Körperverletzung § 223 StGB

Vorwurf: Hundekot in den Nacken geschmiert – Freispruch

Gegen unsere Mandantin wurde vom Amtsgericht per Strafbefehl eine Geldstrafe in Höhe von 2.500,00 Euro verhängt. Der Vorwurf: Sie habe eine Hundehalterin zunächst beleidigt und anschließend körperlich angegriffen.
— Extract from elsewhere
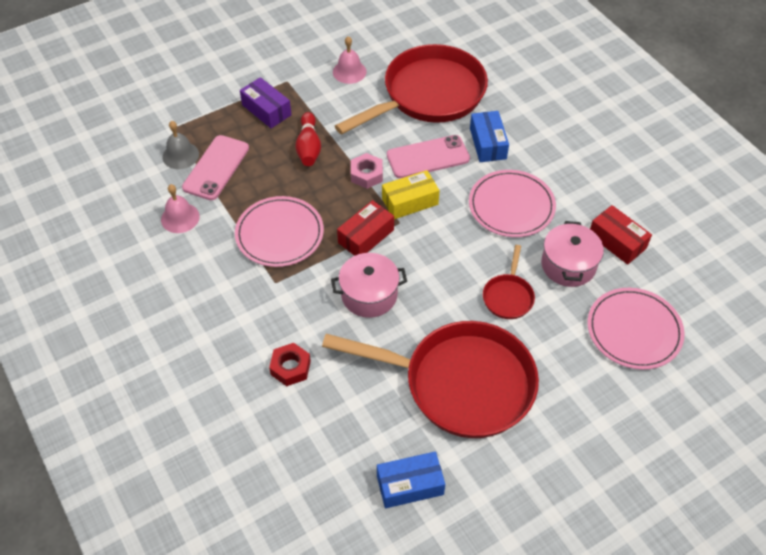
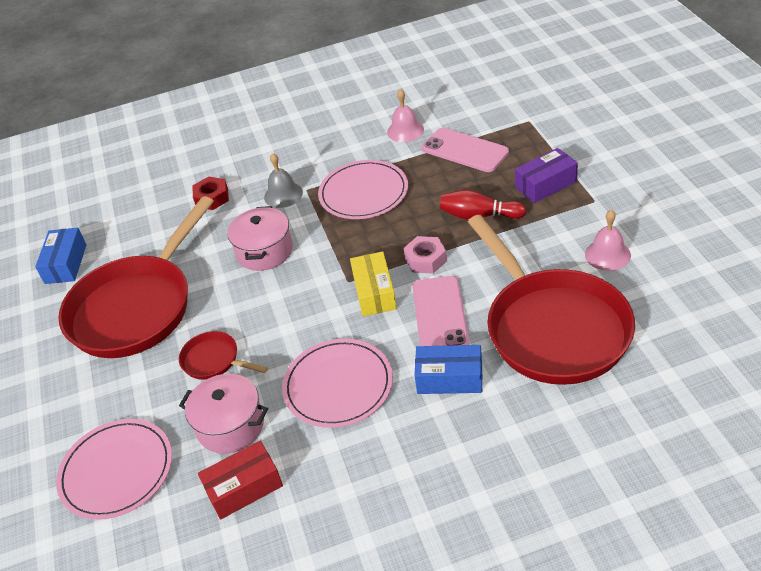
camera: 110 degrees right, 10 degrees down
(180, 155) = (488, 127): grey bell -> grey bell (283, 194)
(366, 236) = (338, 253): red box -> none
Laut dem Strafbefehl sei es zu folgendem Geschehen gekommen: Unsere Mandantin habe eine Zeugin, die mit ihrem Hund unterwegs war, mit den Worten „You fucking bitch“ in ehrverletzender Absicht beschimpft. Danach habe sie sich über Hundekot beschwert, obwohl die Zeugin erklärt habe, diesen zu beseitigen. Im weiteren Verlauf soll unsere Mandantin vom Fahrrad abgestiegen sein, an der Hundeleine der Zeugin gerissen, den Hundekot mit bloßer Hand aufgenommen, der Zeugin ins Gesicht geschlagen und ihr anschließend den Kot über Nacken und Rücken geschmiert haben.

Der Vorwurf lautete demnach auf Beleidigung (§ 185 StGB) sowie Körperverletzung (§ 223 Abs. 1 StGB).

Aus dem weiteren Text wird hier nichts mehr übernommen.